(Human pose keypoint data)
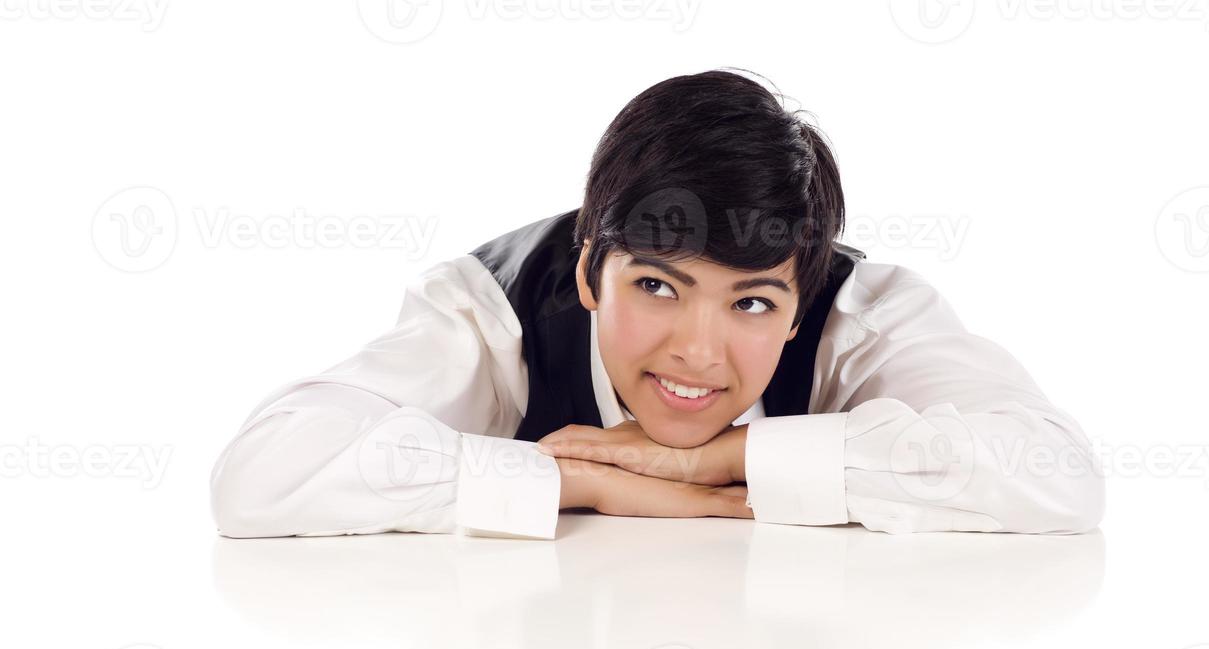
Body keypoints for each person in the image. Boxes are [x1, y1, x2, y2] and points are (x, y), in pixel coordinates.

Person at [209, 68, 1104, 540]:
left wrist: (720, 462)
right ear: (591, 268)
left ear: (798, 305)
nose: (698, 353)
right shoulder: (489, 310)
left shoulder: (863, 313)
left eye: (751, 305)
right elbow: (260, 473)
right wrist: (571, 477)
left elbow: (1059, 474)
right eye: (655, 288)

--

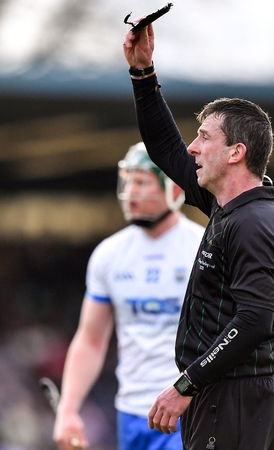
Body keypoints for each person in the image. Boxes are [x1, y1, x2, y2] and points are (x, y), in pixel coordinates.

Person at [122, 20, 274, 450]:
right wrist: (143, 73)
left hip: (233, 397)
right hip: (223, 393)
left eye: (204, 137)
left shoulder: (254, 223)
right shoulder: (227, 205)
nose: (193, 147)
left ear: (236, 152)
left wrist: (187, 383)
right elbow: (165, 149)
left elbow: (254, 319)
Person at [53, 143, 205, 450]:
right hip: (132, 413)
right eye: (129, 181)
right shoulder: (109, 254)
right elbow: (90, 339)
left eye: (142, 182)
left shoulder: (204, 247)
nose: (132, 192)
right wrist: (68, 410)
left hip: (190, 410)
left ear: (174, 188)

> **What you need to do**: Copy out only the lines above from the one with "right shoulder: (227, 205)" to the one with "left hip: (190, 410)", inclusive, exactly as they stand.

> **Solution to this exercise**:
right shoulder: (227, 205)
nose: (193, 147)
left ear: (236, 152)
left wrist: (187, 383)
right elbow: (165, 149)
left elbow: (254, 319)
Person at [53, 143, 205, 450]:
right hip: (132, 413)
right eye: (129, 181)
right shoulder: (109, 254)
right elbow: (90, 339)
left eye: (142, 182)
left shoulder: (204, 247)
nose: (132, 192)
right wrist: (68, 410)
left hip: (190, 410)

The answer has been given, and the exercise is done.